1. Process for the preparation of 2-chloro-5-methyl-pyridine of the formula (I)

   

   by reaction of 3-methylpyridine 1-oxide with phosphorus oxychloride, characterized in that the reaction is carried out in the presence of a basic organic nitrogen compound from the series consisting of dialkylamines, trialkylamines, dialkylcycloalkylamines, dialkylaralkylamines and dialkylarylamines and in the presence of an inert organic solvent at temperatures between -50°C and +50°C and the resulting reaction product is, if desired, further separated.

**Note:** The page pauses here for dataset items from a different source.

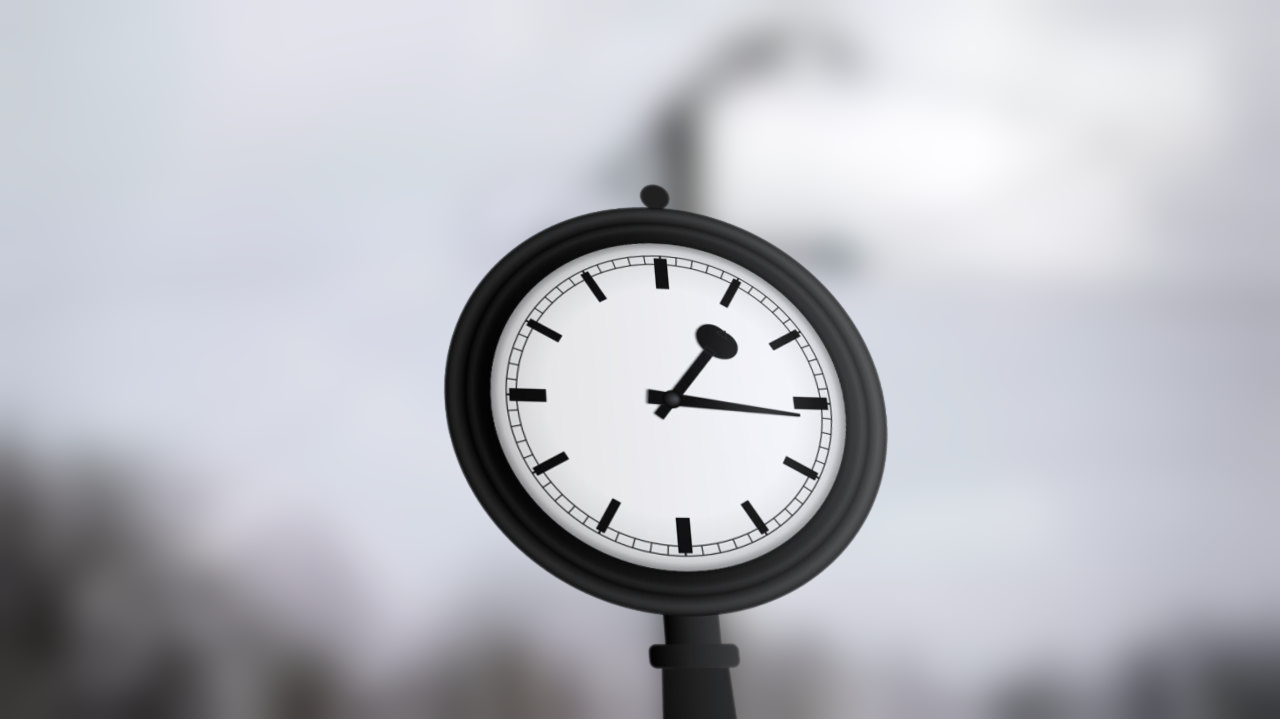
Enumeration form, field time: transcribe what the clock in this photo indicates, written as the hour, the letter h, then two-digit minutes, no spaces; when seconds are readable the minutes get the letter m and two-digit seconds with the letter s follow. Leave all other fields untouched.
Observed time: 1h16
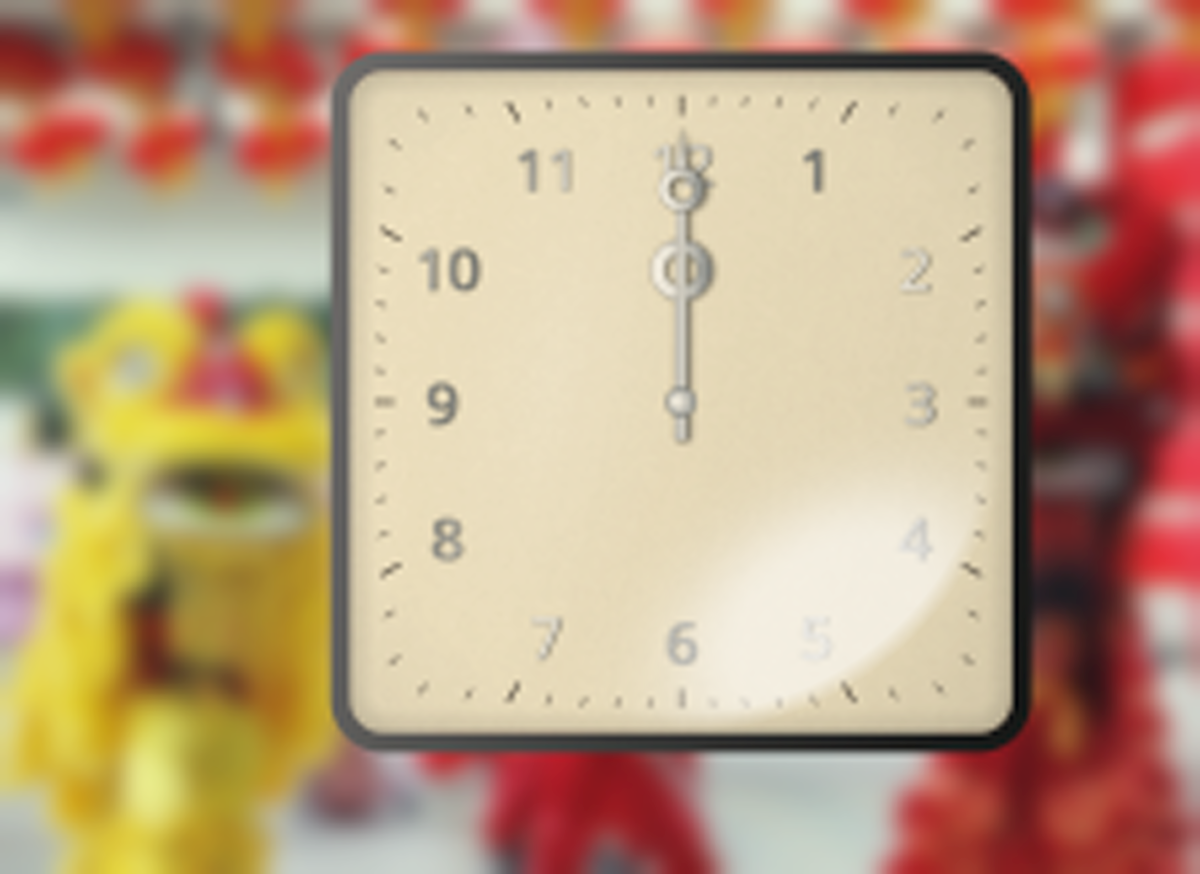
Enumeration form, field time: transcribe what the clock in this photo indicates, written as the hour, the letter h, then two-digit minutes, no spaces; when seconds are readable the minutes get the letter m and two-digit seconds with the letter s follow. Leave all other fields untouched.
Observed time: 12h00
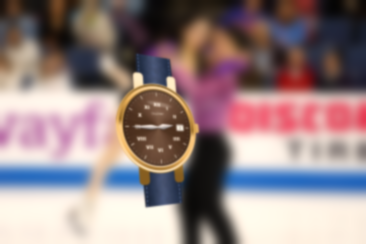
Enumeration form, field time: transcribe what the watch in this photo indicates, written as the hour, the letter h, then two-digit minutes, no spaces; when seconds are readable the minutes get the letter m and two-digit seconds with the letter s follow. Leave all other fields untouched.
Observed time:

2. Process according to Claim 1, characterized in that the basic organic nitrogen compound used is diisopropylamine.
3. Process according to Claim 1 and 2, characterized in that the inert organic solvent used is methylene chloride.
4. Process according to Claim 1-3, characterized in that the reaction is carried out at -20°C to +20°C.
5. Process according to Claim 1-4, characterized in that 1 to 10 moles of the basic organic nitrogen compound are used per mole of 3-methylpyridine 1-oxide.
6. Process according to Claim 1 to 5, characterized in that the reaction mixture formed in the reaction is subjected to steam distillation.
7. Process according to Claim 1 to 6, characterized in that a further separation by distillation is carried out to obtain the pure compound (I).